#### TEXT EXCERPT

Zur-Bats catches up to King Kraken & Charlie Caligula, prompting Charlie to shout "BATMAN IS DEAD", a moment that flashes me back to the very first page of "RIP" and the "Batman & Robin will never die" proclamation.

Gordon, with red shirted Ensign in tow, hit Wayne Manor, presumably to discuss the accusations against Bruce's family that have surfaced, and I must say that in one panel, Morrison does just enough to give the other cop, Bill, some character so it actually has a minute amount of resonance when his skull gets pierced with arrows on the next page after he finds El Sombrero's calling card.  Meanwhile, in the Batcave, Dr. Hurt...parading around in his own Bat-Costume...lets us all know that Arkham Asylum will be the site of the big showdown, and, while continuing to claim he is Thomas Wayne, accuses Alfred of being Bruce's father.

I really dig this scene because one panel both Morrison's dialogue & Daniel's art show the fierce loyalty Alfred has for the Wayne Family.  The look on his face of rage and disgust equals the content of his words even while Hurt smiles away, drunk on the desire to "...ruin (Bruce) in every way imaginable. Body and soul".  In a nod to history, Hurt also reveals that Robin has been promised to The Joker...and that the breaking of the Bat is scheduled for midnight.  Midnight seems to be a theme of its own in Morrison's Bat-run too. "The Clown At Midnight" story where Joker was fixated on breaking out of Arkham at exactly that time, the first chapter of RIP being titled "Midnight in the House of Hurt", and now breaking Bats at midnight.  There could be others, I would have to go back and investigate.....
...
...
...nope that seems to be it!

########
#### RECORDED DATA

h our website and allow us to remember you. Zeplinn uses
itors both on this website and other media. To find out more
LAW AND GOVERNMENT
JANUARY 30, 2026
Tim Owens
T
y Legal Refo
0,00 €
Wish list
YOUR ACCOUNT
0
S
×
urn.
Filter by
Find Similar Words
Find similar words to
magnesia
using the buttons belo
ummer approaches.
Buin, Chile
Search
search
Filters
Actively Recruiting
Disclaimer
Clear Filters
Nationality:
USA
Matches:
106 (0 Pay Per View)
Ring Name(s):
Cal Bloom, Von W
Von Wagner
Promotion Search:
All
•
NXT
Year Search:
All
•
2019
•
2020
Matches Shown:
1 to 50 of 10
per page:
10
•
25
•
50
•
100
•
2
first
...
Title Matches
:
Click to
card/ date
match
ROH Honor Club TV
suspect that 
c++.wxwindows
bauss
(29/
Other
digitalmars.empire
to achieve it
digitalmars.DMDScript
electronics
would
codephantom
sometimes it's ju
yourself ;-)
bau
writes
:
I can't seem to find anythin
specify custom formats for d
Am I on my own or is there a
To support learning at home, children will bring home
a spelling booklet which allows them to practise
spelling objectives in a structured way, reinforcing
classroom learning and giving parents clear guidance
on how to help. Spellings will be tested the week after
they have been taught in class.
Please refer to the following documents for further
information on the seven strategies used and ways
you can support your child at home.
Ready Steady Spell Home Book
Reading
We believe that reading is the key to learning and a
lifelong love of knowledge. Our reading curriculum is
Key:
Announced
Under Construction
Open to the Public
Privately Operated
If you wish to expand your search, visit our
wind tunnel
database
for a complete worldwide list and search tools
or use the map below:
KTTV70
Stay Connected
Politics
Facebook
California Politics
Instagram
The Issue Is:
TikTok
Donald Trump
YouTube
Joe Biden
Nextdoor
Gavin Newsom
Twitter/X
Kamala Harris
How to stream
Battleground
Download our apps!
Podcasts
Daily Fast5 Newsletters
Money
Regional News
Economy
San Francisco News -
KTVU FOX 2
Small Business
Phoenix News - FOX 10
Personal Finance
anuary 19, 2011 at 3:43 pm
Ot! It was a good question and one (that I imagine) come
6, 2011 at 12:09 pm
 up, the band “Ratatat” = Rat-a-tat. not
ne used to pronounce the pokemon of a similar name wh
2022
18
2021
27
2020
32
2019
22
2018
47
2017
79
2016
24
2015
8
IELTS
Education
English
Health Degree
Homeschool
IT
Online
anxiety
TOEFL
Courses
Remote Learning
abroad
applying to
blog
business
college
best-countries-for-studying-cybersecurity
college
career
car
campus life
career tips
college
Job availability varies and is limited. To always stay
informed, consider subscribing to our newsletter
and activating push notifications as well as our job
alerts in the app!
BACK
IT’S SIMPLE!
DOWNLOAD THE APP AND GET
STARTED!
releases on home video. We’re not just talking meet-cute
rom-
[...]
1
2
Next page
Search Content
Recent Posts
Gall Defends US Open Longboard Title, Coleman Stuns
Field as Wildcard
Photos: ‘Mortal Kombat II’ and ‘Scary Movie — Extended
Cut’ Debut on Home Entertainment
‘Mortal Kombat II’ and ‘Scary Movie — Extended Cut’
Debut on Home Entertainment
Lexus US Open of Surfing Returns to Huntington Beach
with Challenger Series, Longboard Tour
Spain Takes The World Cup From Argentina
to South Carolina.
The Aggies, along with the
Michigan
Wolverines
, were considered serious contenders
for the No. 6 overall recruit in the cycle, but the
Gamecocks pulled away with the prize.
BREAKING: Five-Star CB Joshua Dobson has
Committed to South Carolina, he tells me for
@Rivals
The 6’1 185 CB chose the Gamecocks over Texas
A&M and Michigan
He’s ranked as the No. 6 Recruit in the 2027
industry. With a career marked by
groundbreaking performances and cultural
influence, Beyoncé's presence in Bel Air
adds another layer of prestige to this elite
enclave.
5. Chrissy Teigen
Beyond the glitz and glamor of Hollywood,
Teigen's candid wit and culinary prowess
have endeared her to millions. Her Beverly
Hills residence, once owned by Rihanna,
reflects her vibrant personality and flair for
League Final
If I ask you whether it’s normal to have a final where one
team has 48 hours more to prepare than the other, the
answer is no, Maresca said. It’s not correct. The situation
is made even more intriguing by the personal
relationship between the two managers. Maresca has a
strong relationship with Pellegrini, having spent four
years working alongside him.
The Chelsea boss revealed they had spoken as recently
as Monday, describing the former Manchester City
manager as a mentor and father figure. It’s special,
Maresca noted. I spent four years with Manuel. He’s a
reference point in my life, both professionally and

########

● WHAT TO DO
A. From the Batman comic review, copy the passage from "I really dig" to "back and investigate....." word for word.
B. In the Batman comic review, where does Dr. Hurt say the big showdown will take place?

● WRITTEN RESPONSES
A.
I really dig this scene because one panel both Morrison's dialogue & Daniel's art show the fierce loyalty Alfred has for the Wayne Family.  The look on his face of rage and disgust equals the content of his words even while Hurt smiles away, drunk on the desire to "...ruin (Bruce) in every way imaginable. Body and soul".  In a nod to history, Hurt also reveals that Robin has been promised to The Joker...and that the breaking of the Bat is scheduled for midnight.  Midnight seems to be a theme of its own in Morrison's Bat-run too. "The Clown At Midnight" story where Joker was fixated on breaking out of Arkham at exactly that time, the first chapter of RIP being titled "Midnight in the House of Hurt", and now breaking Bats at midnight.  There could be others, I would have to go back and investigate.....

B. Arkham Asylum.